All I know is, I wouldn’t want to be Marc, the Staal who so far has yet to receive a Stanley Cup ring. Or would it be worse to be Jared, the Staal who has three older brothers’ footsteps to follow in who may never end up making it at the professional level? Imagine being the one who didn’t make it. Perhaps there is even a fifth Staal, Hermes, who no one talks about because he wants to be a dentist rather than an elf. I mean hockey player.

Among the Sendin twins there may be a little less competition since they’re both trying to help the same team win, but I’m sure they would both like to be the league’s top scorer, even if it means stealing a point or two from his brother. However, what would happen if one of them were to be traded? Would they be okay with it or does it secretly state somehere in their contracts that they are a package deal so that a travesty like that can never happen?

Is it possible that the guys who do compete against members of their own families are able to just turn their emotions on and off? Or could there be some harbored resentment that remains unspoken for fear of bad PR? Guys are notorious for fighting over stupid things and then battling it out either with their fists or a video game controller. Then, once their energies and frustrations are spent they move on with their differences squashed and the fight forgotten. Could these hockey players/brothers be capable of doing this, but on a grander scale? Or maybe there’s some secret class that these people have to take, sort of an anger management seminar on how not to put your stick through your brother’s head while he is sleeping. Whatever the secret these guys have, it seems to be working. Although I’ve never done deep research on the subject, I’ve never heard of a incident where brothers on opposing hockey teams committed serious bodily harm against one another.

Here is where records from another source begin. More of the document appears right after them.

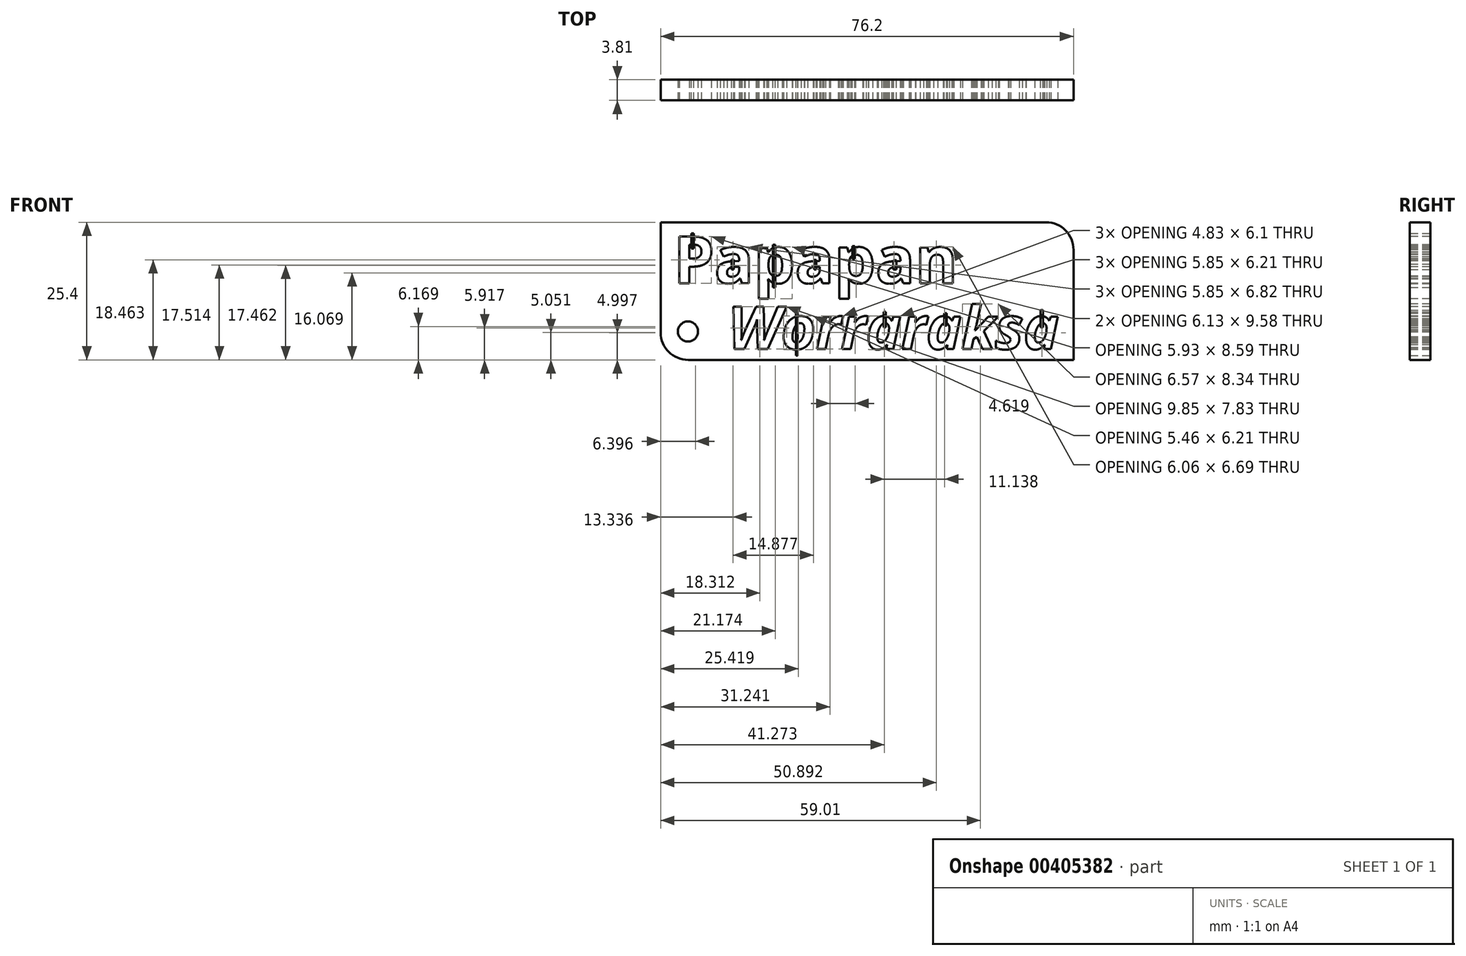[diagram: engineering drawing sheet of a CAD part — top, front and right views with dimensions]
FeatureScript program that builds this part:
annotation { "Feature Type Name" : "Feature", "Feature Type Description" : "" }
export const myFeature = defineFeature(function(context is Context, id is Id, definition is map)
    precondition{}
    {
        {
            var Q0;
            Q0=qCreatedBy(makeId("Front.planeOp"),FACE);
            var sketch = newSketch(context, id + "F0", { "sketchPlane" : qUnion([Q0])});
            skLineSegment(sketch, "E0.bottom", {"start": v(0, 0) * mm, "end": v(76.2, 0) * mm});
            skLineSegment(sketch, "E0.top", {"start": v(0, 25.4) * mm, "end": v(76.2, 25.4) * mm});
            skLineSegment(sketch, "E0.left", {"start": v(0, 0) * mm, "end": v(0, 25.4) * mm});
            skLineSegment(sketch, "E0.right", {"start": v(76.2, 0) * mm, "end": v(76.2, 25.4) * mm});
            skSolve(sketch);
        }
        {
            var Q0;
            Q0 = qSketchRegion(id + "F0", true);
            extrude(context, id + "F1", {"entities" : qUnion([Q0]), "depth" : 3.8 * mm});
        }
        {
            var Q0;
            Q0=makeQuery(id+"F1.opExtrude","CAP_FACE",FACE,{"disambiguationData":[OSD([sQuery(id+"F0.wireOp",EDGE,"E0.bottom"),sQuery(id+"F0.wireOp",EDGE,"E0.top"),sQuery(id+"F0.wireOp",EDGE,"E0.left"),sQuery(id+"F0.wireOp",EDGE,"E0.right")])],"isStart":false});
            var sketch = newSketch(context, id + "F2", { "sketchPlane" : qUnion([Q0])});
            skText(sketch, "E1", { "text": "Papapan", "fontName": "OpenSans-Bold.ttf"});
            skText(sketch, "E2", { "text": "Worraraksa", "fontName": "OpenSans-BoldItalic.ttf"});
            const initialGuessF2  = {"E1": [0.00235, 0.01417, 1, 0, 0.00866], "E2": [0.0124, 0.002, 1, 0, 0.0079]};
            skSetInitialGuess(sketch, initialGuessF2);
            skSolve(sketch);
        }
        {
            var Q0;
            Q0 = qSketchRegion(id + "F2", true);
            extrude(context, id + "F3", {"entities" : qUnion([Q0]), "operationType" : NewBodyOperationType.REMOVE, "endBound" : BoundingType.THROUGH_ALL, "oppositeDirection" : true, "depth" : 25.4 * mm});
        }
        {
            var Q0;
            Q0=qCreatedBy(makeId("Front.planeOp"),FACE);
            var sketch = newSketch(context, id + "F4", { "sketchPlane" : qUnion([Q0])});
            skLineSegment(sketch, "E3.bottom", {"start": v(13.11, 18.52) * mm, "end": v(13.5, 18.52) * mm});
            skLineSegment(sketch, "E3.top", {"start": v(13.11, 16.7) * mm, "end": v(13.5, 16.7) * mm});
            skLineSegment(sketch, "E3.left", {"start": v(13.11, 18.52) * mm, "end": v(13.11, 16.7) * mm});
            skLineSegment(sketch, "E3.right", {"start": v(13.5, 18.52) * mm, "end": v(13.5, 16.7) * mm});
            skLineSegment(sketch, "E4.bottom", {"start": v(20.69, 21.25) * mm, "end": v(21.18, 21.25) * mm});
            skLineSegment(sketch, "E4.top", {"start": v(20.69, 13.35) * mm, "end": v(21.18, 13.35) * mm});
            skLineSegment(sketch, "E4.left", {"start": v(20.69, 21.25) * mm, "end": v(20.69, 13.35) * mm});
            skLineSegment(sketch, "E4.right", {"start": v(21.18, 21.25) * mm, "end": v(21.18, 13.35) * mm});
            skLineSegment(sketch, "E5.bottom", {"start": v(28.32, 18.5) * mm, "end": v(28.7, 18.5) * mm});
            skLineSegment(sketch, "E5.top", {"start": v(28.32, 16.7) * mm, "end": v(28.7, 16.7) * mm});
            skLineSegment(sketch, "E5.left", {"start": v(28.32, 18.5) * mm, "end": v(28.32, 16.7) * mm});
            skLineSegment(sketch, "E5.right", {"start": v(28.7, 18.5) * mm, "end": v(28.7, 16.7) * mm});
            skLineSegment(sketch, "E6.bottom", {"start": v(35.36, 20.99) * mm, "end": v(35.8, 20.99) * mm});
            skLineSegment(sketch, "E6.top", {"start": v(35.36, 18.64) * mm, "end": v(35.8, 18.64) * mm});
            skLineSegment(sketch, "E6.left", {"start": v(35.36, 20.99) * mm, "end": v(35.36, 18.64) * mm});
            skLineSegment(sketch, "E6.right", {"start": v(35.8, 20.99) * mm, "end": v(35.8, 18.64) * mm});
            skLineSegment(sketch, "E7.bottom", {"start": v(42.94, 18.37) * mm, "end": v(43.5, 18.37) * mm});
            skLineSegment(sketch, "E7.top", {"start": v(42.94, 16.7) * mm, "end": v(43.5, 16.7) * mm});
            skLineSegment(sketch, "E7.left", {"start": v(42.94, 18.37) * mm, "end": v(42.94, 16.7) * mm});
            skLineSegment(sketch, "E7.right", {"start": v(43.5, 18.37) * mm, "end": v(43.5, 16.7) * mm});
            skLineSegment(sketch, "E8.bottom", {"start": v(25.3, 8.7) * mm, "end": v(24.94, 8.7) * mm});
            skLineSegment(sketch, "E8.top", {"start": v(25.3, 0.84) * mm, "end": v(24.94, 0.84) * mm});
            skLineSegment(sketch, "E8.left", {"start": v(25.3, 8.7) * mm, "end": v(25.3, 0.84) * mm});
            skLineSegment(sketch, "E8.right", {"start": v(24.94, 8.7) * mm, "end": v(24.94, 0.84) * mm});
            skLineSegment(sketch, "E9.bottom", {"start": v(41.56, 8.85) * mm, "end": v(41.15, 8.85) * mm});
            skLineSegment(sketch, "E9.top", {"start": v(41.56, 6) * mm, "end": v(41.15, 6) * mm});
            skLineSegment(sketch, "E9.left", {"start": v(41.56, 8.85) * mm, "end": v(41.56, 6) * mm});
            skLineSegment(sketch, "E9.right", {"start": v(41.15, 8.85) * mm, "end": v(41.15, 6) * mm});
            skLineSegment(sketch, "E10.bottom", {"start": v(52.8, 8.62) * mm, "end": v(52.36, 8.62) * mm});
            skLineSegment(sketch, "E10.top", {"start": v(52.8, 6.36) * mm, "end": v(52.36, 6.36) * mm});
            skLineSegment(sketch, "E10.left", {"start": v(52.8, 8.62) * mm, "end": v(52.8, 6.36) * mm});
            skLineSegment(sketch, "E10.right", {"start": v(52.36, 8.62) * mm, "end": v(52.36, 6.36) * mm});
            skLineSegment(sketch, "E11.bottom", {"start": v(70.56, 9.2) * mm, "end": v(70.15, 9.2) * mm});
            skLineSegment(sketch, "E11.top", {"start": v(70.56, 6) * mm, "end": v(70.15, 6) * mm});
            skLineSegment(sketch, "E11.left", {"start": v(70.56, 9.2) * mm, "end": v(70.56, 6) * mm});
            skLineSegment(sketch, "E11.right", {"start": v(70.15, 9.2) * mm, "end": v(70.15, 6) * mm});
            skLineSegment(sketch, "E12.bottom", {"start": v(5.64, 23.32) * mm, "end": v(6.08, 23.32) * mm});
            skLineSegment(sketch, "E12.top", {"start": v(5.64, 20.57) * mm, "end": v(6.08, 20.57) * mm});
            skLineSegment(sketch, "E12.left", {"start": v(5.64, 23.32) * mm, "end": v(5.64, 20.57) * mm});
            skLineSegment(sketch, "E12.right", {"start": v(6.08, 23.32) * mm, "end": v(6.08, 20.57) * mm});
            skSolve(sketch);
        }
        {
            var Q0;
            Q0 = qSketchRegion(id + "F4", true);
            extrude(context, id + "F5", {"entities" : qUnion([Q0]), "depth" : 3.8 * mm});
        }
        {
            var Q0;
            {var subQ0=sQuery(id+"F0.wireOp",EDGE,"E0.bottom");var subQ1=sQuery(id+"F0.wireOp",EDGE,"E0.right");var subQ2=sQuery(id+"F0.wireOp",EDGE,"E0.top");var subQ3=sQuery(id+"F0.wireOp",EDGE,"E0.left");Q0=makeQuery(id+"F3.boolean.opBoolean","SPLIT",FACE,{"disambiguationData":[TD([makeQuery(id+"F1.opExtrude","SWEPT_FACE",FACE,{"disambiguationData":[OSD([subQ0])]})])],"derivedFrom":makeQuery(id+"F1.opExtrude","CAP_FACE",FACE,{"disambiguationData":[OSD([subQ0,subQ2,subQ3,subQ1])],"isStart":false})});}
            var sketch = newSketch(context, id + "F6", { "sketchPlane" : qUnion([Q0])});
            skCircle(sketch, "E13", {"center": v(5.03, 5.25) * mm, "radius": 1.85 * mm});
            skSolve(sketch);
        }
        {
            var Q0;
            Q0 = qSketchRegion(id + "F6", true);
            extrude(context, id + "F7", {"entities" : qUnion([Q0]), "operationType" : NewBodyOperationType.REMOVE, "endBound" : BoundingType.THROUGH_ALL, "oppositeDirection" : true, "depth" : 25.4 * mm});
        }
        {
            var Q0;
            Q0=makeQuery(id+"F1.opExtrude","SWEPT_EDGE",EDGE,{"disambiguationData":[OSD([sQuery(id+"F0.wireOp",EDGE,"E0.bottom"),sQuery(id+"F0.wireOp",EDGE,"E0.left")])]});
            fillet(context, id + "F8", {"entities" : qUnion([Q0]), "radius" : 5.08 * mm, "tangentPropagation" : true, "allowEdgeOverflow" : false});
        }
        {
            var Q0;
            Q0=makeQuery(id+"F1.opExtrude","SWEPT_EDGE",EDGE,{"disambiguationData":[OSD([sQuery(id+"F0.wireOp",EDGE,"E0.top"),sQuery(id+"F0.wireOp",EDGE,"E0.right")])]});
            fillet(context, id + "F9", {"entities" : qUnion([Q0]), "radius" : 5.08 * mm, "tangentPropagation" : true, "allowEdgeOverflow" : false});
        }
    });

Perhaps, in the end, this is all well and good for the players. Playing against a family member may help to inspire them to play at their ultimate best, since there is both professional and family standing on the line. However, at the same time, maybe it hurts less to lose to someone whose DNA you share because if it can’t be you who wins the Cup it can at least be someone you like. Plus, with announcers like Steiggy there’s a chance he’d get your brother’s name wrong and say yours instead so everyone will think you won the Cup anyway.